Police in Istanbul used tear gas and batons to break up a crowd of about 250 demonstrators; 22 people were detained. The city is a stronghold of Turkey's new conservative government, which is pushing hard for a peaceful end to a standoff between the U.S. and Iraq over alleged weapons of mass destruction.
About 2,000 protesters gathered in a park in Ankara, the capital, and chanted "No to war!" and "We will not be America's soldiers!"
"The government should not allow this dirty war to take place," Mehmet Bekaroglu, a former legislator, told the crowd. "It should listen to the people, because the people are opposed to war."

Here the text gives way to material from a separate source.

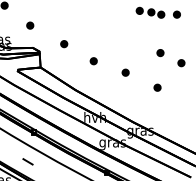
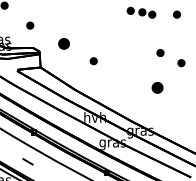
part at (150, 12) position: (150, 12) -> (141, 12)
part at (64, 44) size: 9x9 px -> 12x12 px
part at (125, 72): present -> none
part at (157, 87) size: 9x9 px -> 13x12 px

The U.S. is pressuring Turkey, the only Muslim-majority member of the North Atlantic Treaty Organization, to agree to let it deploy troops here as it did during the 1991 Persian Gulf War. Turkey has delayed its response, however, with polls showing that 80% of the population opposing another conflict.
On Sunday, U.S. Air Force Gen. Richard B. Myers, chairman of the Joint Chiefs of Staff, flew into the Incirlik air base, now used by American planes to patrol a "no-fly" zone over northern Iraq.
Myers then went to Ankara, where he is to meet with Turkey's army chief, Gen. Hilmi Ozkok, and Defense Minister Vecdi Gonul today.
Turkey's government fears that a war with Iraq could damage Turkey's economy, hurt relations with neighbors and undermine the public support it gained in November polls.